(Saved data entries)
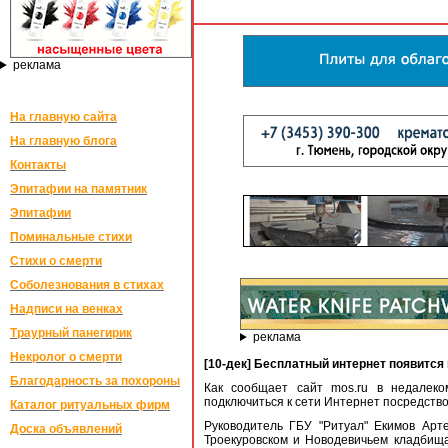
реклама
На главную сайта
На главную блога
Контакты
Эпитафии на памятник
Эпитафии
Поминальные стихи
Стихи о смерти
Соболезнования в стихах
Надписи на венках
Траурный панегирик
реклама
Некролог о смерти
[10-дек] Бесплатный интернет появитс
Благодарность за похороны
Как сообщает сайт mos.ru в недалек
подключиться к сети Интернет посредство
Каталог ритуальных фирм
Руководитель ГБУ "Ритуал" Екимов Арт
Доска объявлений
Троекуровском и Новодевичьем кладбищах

---

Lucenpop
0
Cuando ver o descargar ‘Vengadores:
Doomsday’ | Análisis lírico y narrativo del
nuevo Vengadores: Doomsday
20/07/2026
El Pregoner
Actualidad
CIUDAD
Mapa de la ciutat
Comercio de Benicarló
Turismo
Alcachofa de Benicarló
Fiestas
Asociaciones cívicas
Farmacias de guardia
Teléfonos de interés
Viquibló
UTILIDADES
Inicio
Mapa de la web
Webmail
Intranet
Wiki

--

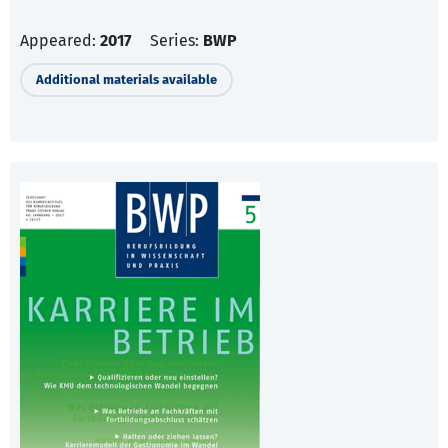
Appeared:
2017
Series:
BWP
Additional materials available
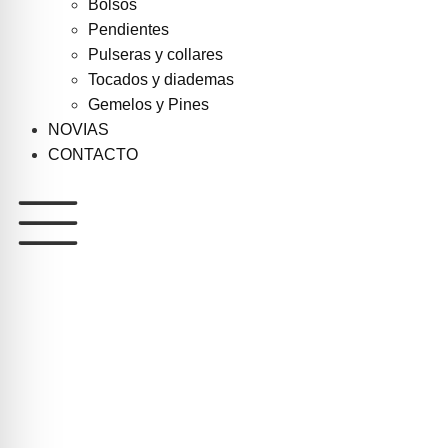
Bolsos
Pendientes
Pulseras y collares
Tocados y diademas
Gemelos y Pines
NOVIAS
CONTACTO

### Task goal
Look above for lines with the word "Benicarló" and copy them all.

### Expected answer
Comercio de Benicarló
Alcachofa de Benicarló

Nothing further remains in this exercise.